◆ Goal of the exercise ◆
Scan the listing below for lines with the word "pinky". Report how many there are, as a number alone.

◆ Data extract ◆
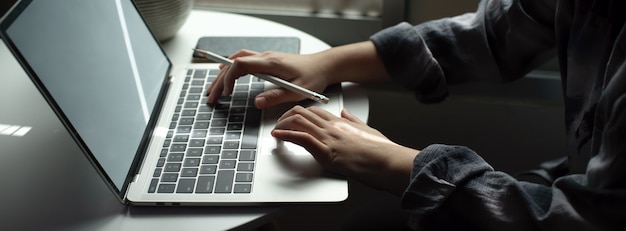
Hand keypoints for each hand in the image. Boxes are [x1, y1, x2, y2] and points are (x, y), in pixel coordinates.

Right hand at [206, 50, 330, 108]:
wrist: (324, 66)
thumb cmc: (314, 77)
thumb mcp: (298, 91)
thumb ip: (277, 96)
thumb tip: (257, 102)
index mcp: (271, 63)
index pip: (240, 64)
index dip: (229, 78)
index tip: (226, 93)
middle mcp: (266, 57)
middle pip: (234, 63)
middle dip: (220, 80)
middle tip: (211, 96)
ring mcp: (266, 58)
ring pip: (237, 61)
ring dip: (224, 74)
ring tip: (214, 88)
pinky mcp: (268, 62)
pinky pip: (244, 61)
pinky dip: (232, 69)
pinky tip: (227, 75)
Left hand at [271, 106, 419, 195]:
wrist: (387, 162)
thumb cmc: (380, 151)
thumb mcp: (367, 130)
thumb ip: (353, 121)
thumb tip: (344, 113)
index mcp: (340, 123)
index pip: (314, 110)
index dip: (299, 112)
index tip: (290, 118)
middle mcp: (332, 127)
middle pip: (303, 113)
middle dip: (286, 117)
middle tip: (278, 124)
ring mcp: (329, 138)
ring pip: (299, 122)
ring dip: (282, 125)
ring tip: (275, 130)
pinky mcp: (327, 152)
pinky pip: (302, 139)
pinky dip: (286, 136)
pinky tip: (278, 136)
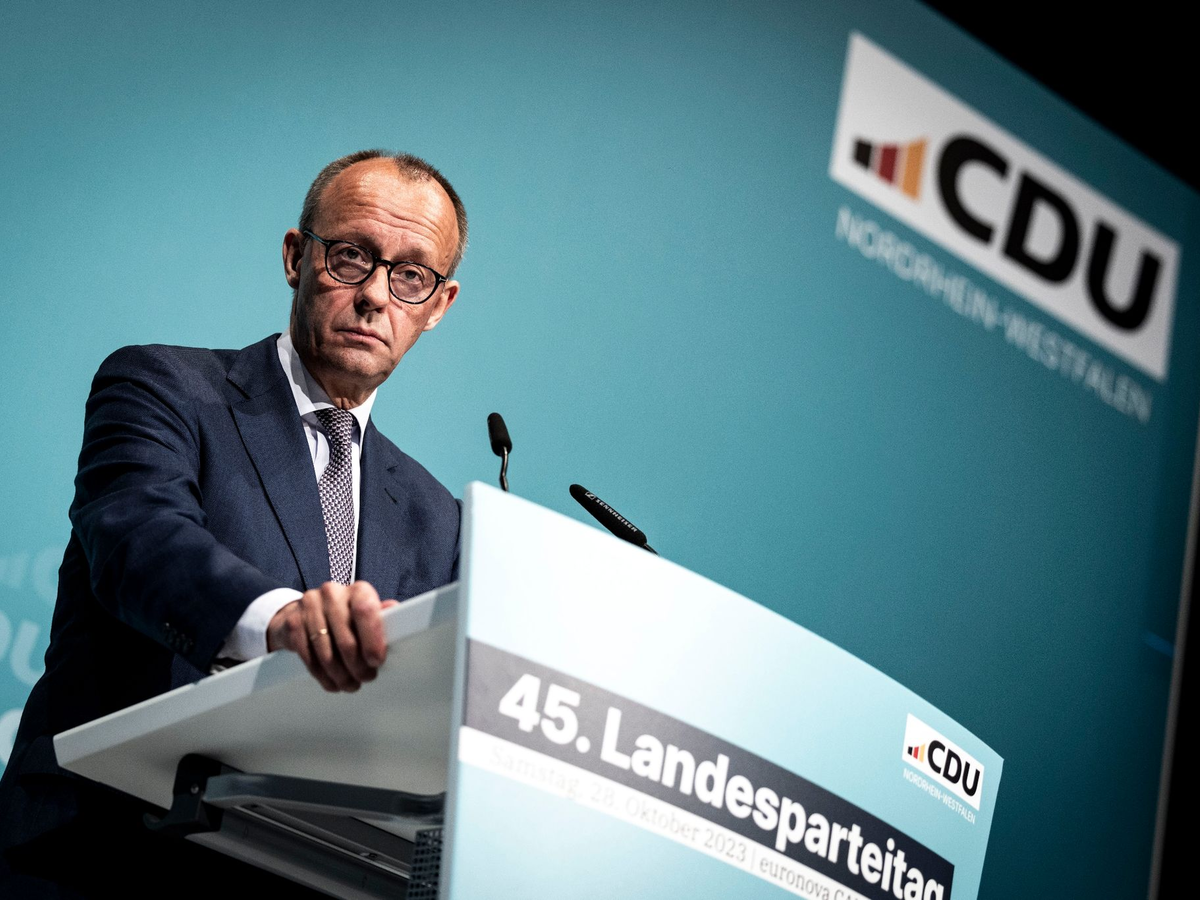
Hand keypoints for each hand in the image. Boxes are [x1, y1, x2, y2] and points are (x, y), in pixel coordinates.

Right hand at [266, 581, 399, 690]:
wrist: (302, 613)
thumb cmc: (344, 616)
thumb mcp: (365, 614)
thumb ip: (381, 617)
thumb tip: (397, 614)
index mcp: (357, 590)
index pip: (366, 611)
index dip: (372, 640)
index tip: (376, 661)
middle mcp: (332, 593)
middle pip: (346, 639)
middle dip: (358, 666)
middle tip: (366, 678)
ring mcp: (309, 606)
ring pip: (327, 653)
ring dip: (341, 675)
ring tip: (350, 684)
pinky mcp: (293, 623)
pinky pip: (309, 658)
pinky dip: (322, 676)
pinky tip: (332, 683)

◆ Reply ◆
12